▸ Texte fourni
Mutineries à répétitions et colère sociale semblent former ces jours-ci un cocktail explosif en Côte-d'Ivoire, révélant les failles du «miracle économique», alors que le régime reste, pour l'instant, étrangement silencieux.
Que se passe-t-il en Côte-d’Ivoire ? Depuis début janvier, la première puissance économique d’Afrique subsaharienne fait face à une série de mutineries orchestrées par des militaires, qui réclament des primes promises mais non payées. Une situation inquiétante qui semble faire vaciller le régime en place, muré dans un étrange silence.

▸ Vos tâches
1/ D'après le texte sur la Côte d'Ivoire, que réclament les militaires à l'origine des mutineries ?
2/ Poursuivez le texte sur la Côte d'Ivoire à partir de sa dernière phrase.

▸ Informations enregistrées
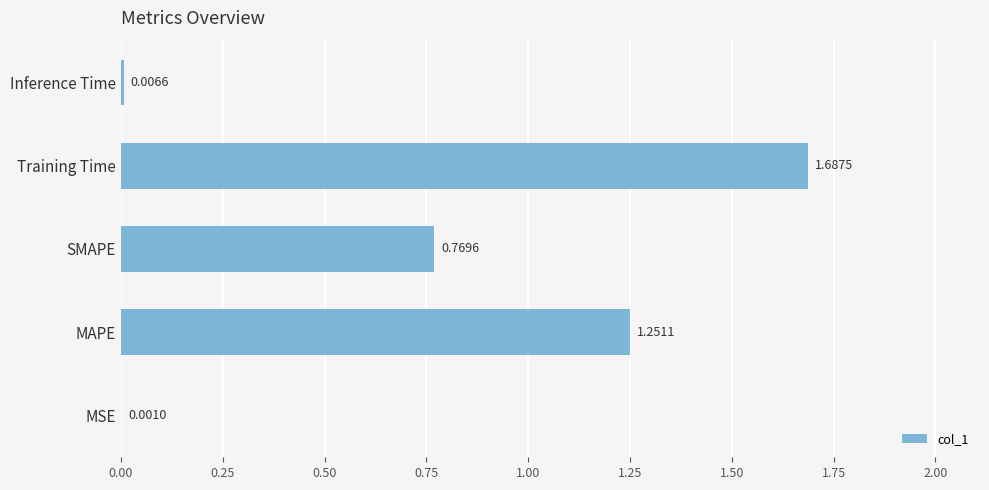

At which category does the chart reach its peak across all series?

Training Time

▸ Réponses aux tâches
1/ Des primes promises mais non payées.

2/
Petit rappel d’une montée de fièvre qui fragilise le «miracle ivoirien» : dès le 7 janvier, des tirs et des barrages ont perturbé plusieurs villes du pays et notamment Bouaké, à 350 km au nord d’Abidjan, capitale économique du pays. Samedi, la situation semblait s’être apaisée, lorsque le gouvernement a cédé aux revendications des mutins en promettant à 8 500 militaires (sur les 22 000 que compte le pays) le versement immédiat de 12 millions de francs CFA (18 000 euros) de prime par soldat.
Mais ce joli cadeau, concédé avec célérité par le pouvoir en place, a déclenché d’autres revendications similaires et le mouvement, étendu désormais à d’autres corps d’armée mais aussi aux gendarmes, a repris dès mardi. Ce mercredi c’est même le port d’Abidjan, symbole de la réussite économique du pays, qui était le théâtre de tirs nourris, obligeant les entreprises, notamment françaises, à évacuer le personnel de leurs bureaux.
Du jamais vu depuis la fin de la guerre civile en 2011, celle qui a porté au pouvoir Alassane Ouattara, le protégé de la France et des Occidentaux pour lesquels cet ancien haut fonctionnaire international incarnait la reprise économique et la stabilisation du pays. Jusqu’à présent du moins.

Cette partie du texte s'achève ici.